# Comprehensive Data Analysis with PySpark

# Introduction

In this notebook, we will be exploring the powerful capabilities of PySpark. PySpark is the Python library for Apache Spark, an open-source, distributed computing system used for big data processing and analytics.

We will be using Google Colab for our work. While not strictly necessary for PySpark, Google Colab provides several advantages. It offers a convenient, cloud-based environment for using PySpark, providing free access to computational resources like CPUs and GPUs

Our journey will take us through the process of installing PySpark, loading and cleaning data, performing some exploratory data analysis, and finally, drawing some conclusions from our data. We hope this notebook serves as a useful guide for your own data processing and analysis tasks with PySpark.

# Table of Contents
1. [Introduction](#Introduction)
2. [Exploratory Data Analysis (EDA) on the First Dataset](#eda-first-dataset)
3. [Query the data](#eda-first-dataset)
4. [EDA on another dataset, query & visulization](#eda-second-dataset)
5. [Join the two datasets, query & visualization](#eda-joined-dataset)

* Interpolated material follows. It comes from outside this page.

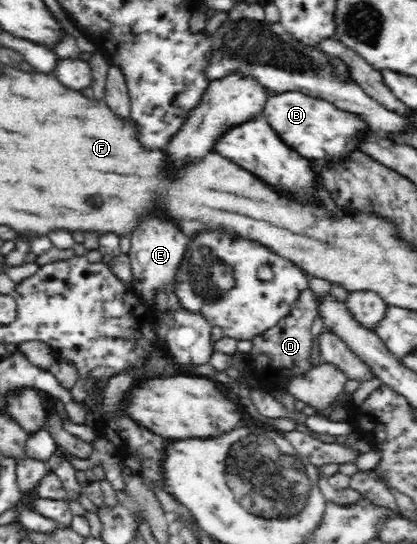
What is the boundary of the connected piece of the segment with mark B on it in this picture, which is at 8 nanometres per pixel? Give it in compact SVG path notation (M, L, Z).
M293 90L270 93L262 105L261 115L284 144L315 162L318 168L331 157L340 156L347 149L357 147L360 132L366 129L361 120L338 110L331 102Z

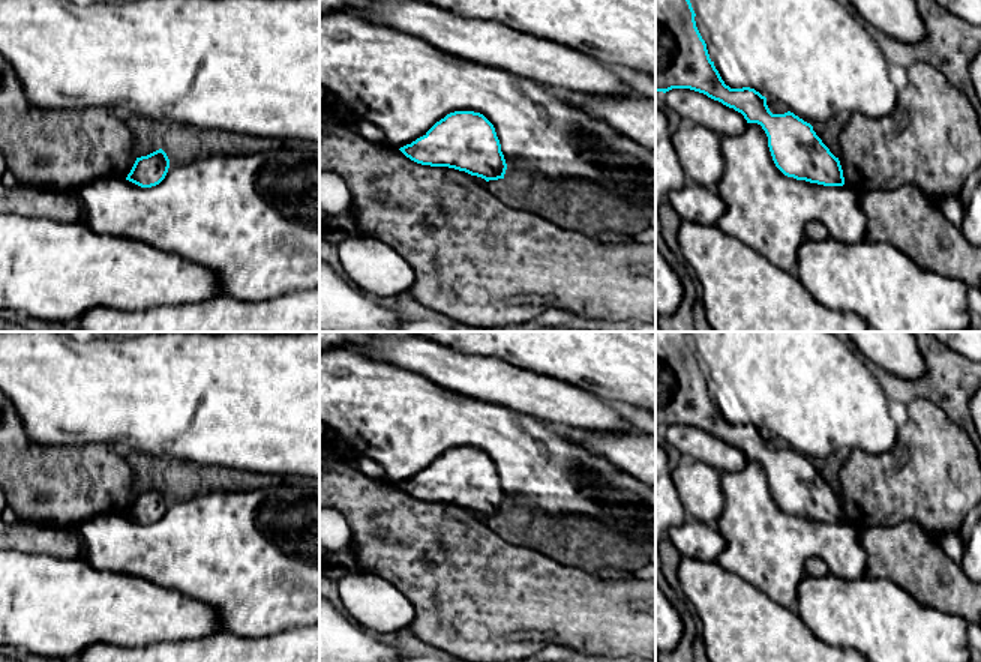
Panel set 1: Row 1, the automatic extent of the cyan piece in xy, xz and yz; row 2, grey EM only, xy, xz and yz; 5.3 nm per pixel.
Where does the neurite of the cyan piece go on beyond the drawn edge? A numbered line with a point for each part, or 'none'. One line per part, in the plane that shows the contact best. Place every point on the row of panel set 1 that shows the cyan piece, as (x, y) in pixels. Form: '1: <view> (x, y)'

### Let's mount the google drive

In [None]:
# from google.colab import drive
# drive.mount('/content/drive')

Installing pyspark module



In [None]:
# !pip install pyspark

Importing the modules

In [None]:

from pyspark.sql import SparkSession 
from pyspark.sql.functions import count, desc , col, max, when, struct
import matplotlib.pyplot as plt
import pandas as pd
import seaborn as sns

Creating spark session

In [None]:
spark = SparkSession.builder.appName('spark_app').getOrCreate()

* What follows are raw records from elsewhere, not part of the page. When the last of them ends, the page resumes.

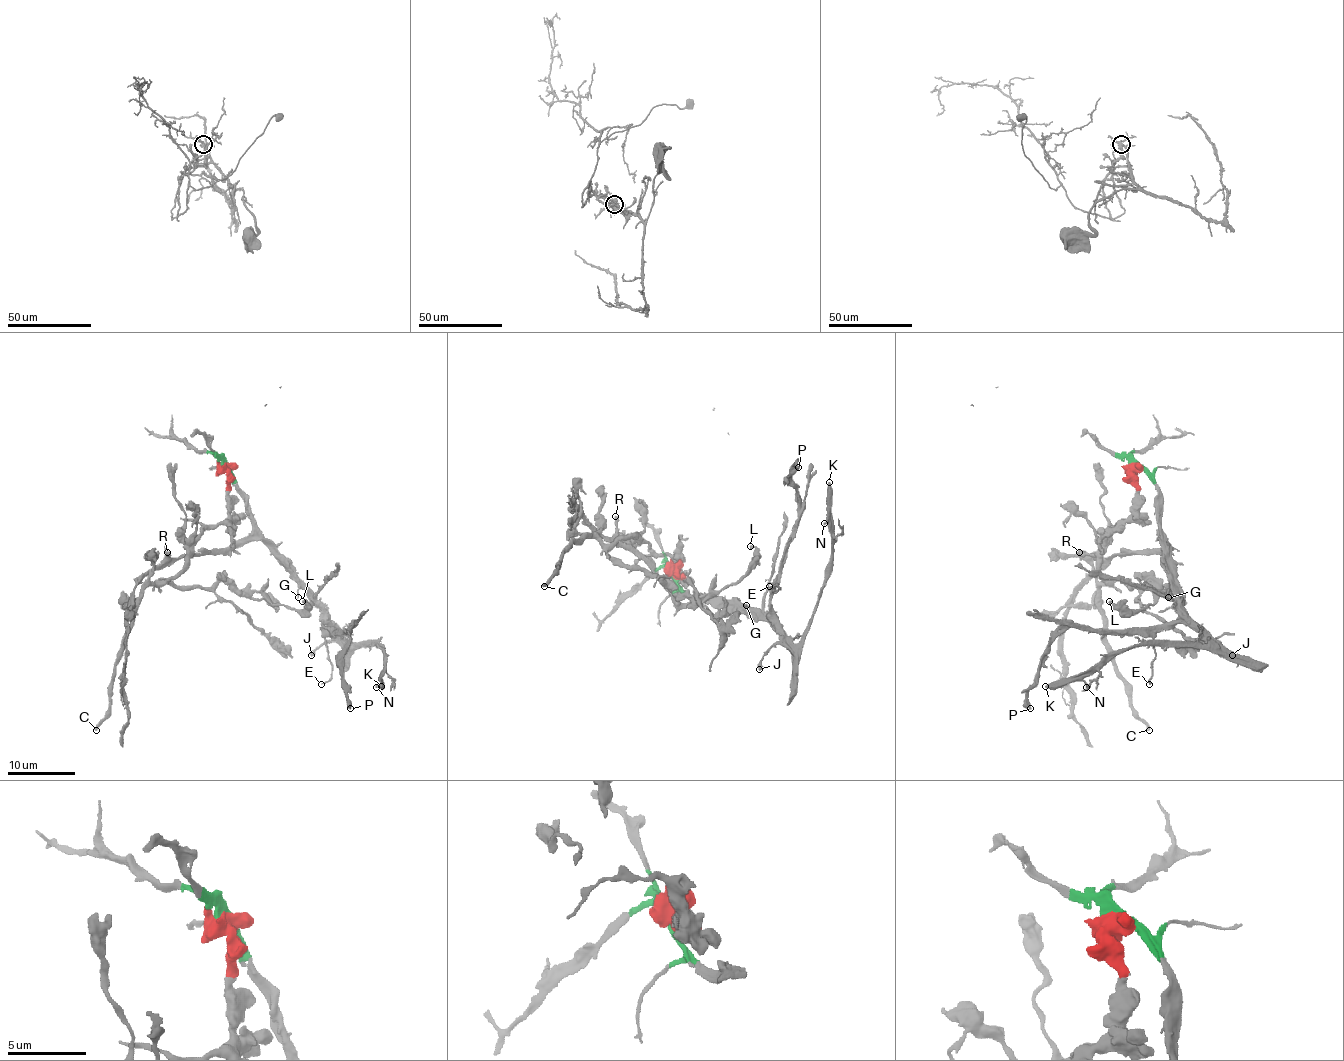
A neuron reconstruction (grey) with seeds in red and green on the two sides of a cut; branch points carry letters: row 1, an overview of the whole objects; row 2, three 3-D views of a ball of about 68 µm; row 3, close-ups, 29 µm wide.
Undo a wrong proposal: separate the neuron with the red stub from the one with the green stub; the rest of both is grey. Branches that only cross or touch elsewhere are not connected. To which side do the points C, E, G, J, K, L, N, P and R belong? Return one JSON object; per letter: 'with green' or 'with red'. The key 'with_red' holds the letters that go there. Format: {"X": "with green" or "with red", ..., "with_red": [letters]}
{"C": "with red", "E": "with green", "G": "with green", "J": "with green", "K": "with green", "L": "with red", "N": "with green", "P": "with green", "R": "with green", "with_red": ["C", "L"]}

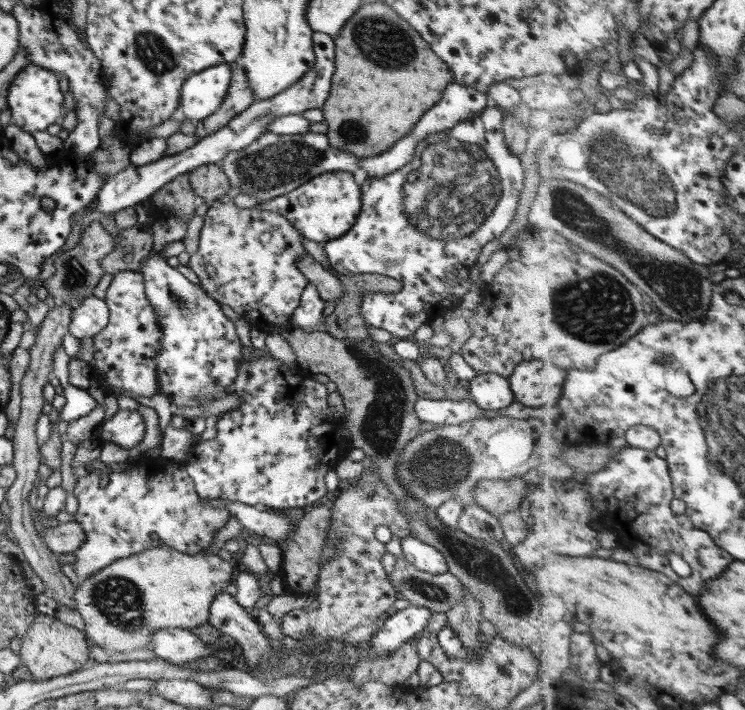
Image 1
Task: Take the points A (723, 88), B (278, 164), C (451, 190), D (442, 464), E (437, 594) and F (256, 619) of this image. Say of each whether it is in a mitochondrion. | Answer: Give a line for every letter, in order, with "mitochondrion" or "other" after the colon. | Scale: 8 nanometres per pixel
A: other
B: mitochondrion
C: mitochondrion
D: mitochondrion
E: mitochondrion
F: other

# Task 1 : EDA on the First Dataset <a id='eda-first-dataset'></a>
importing the *Listenings.csv* file:

In [None]:
listening_df = spark.read.csv('/content/drive/MyDrive/dataset/listenings.csv', inferSchema=True, header=True) # direct read approach

# Format & options appraoch
# listening_df = spark.read.format('csv').option('inferSchema', True).option('header', True).load('/content/drive/MyDrive/dataset/listenings.csv')

let's check the data:

In [None]:
listening_df.show(10)

let's see the shape of our dataframe before cleaning

In [None]:
shape = (listening_df.count(), len(listening_df.columns))
print(shape)

In [None]:
# check the schema
listening_df.printSchema()

In [None]:
# check if there are null values
listening_df.select([count(when(col(c).isNull(), c)).alias(c) for c in listening_df.columns]).show()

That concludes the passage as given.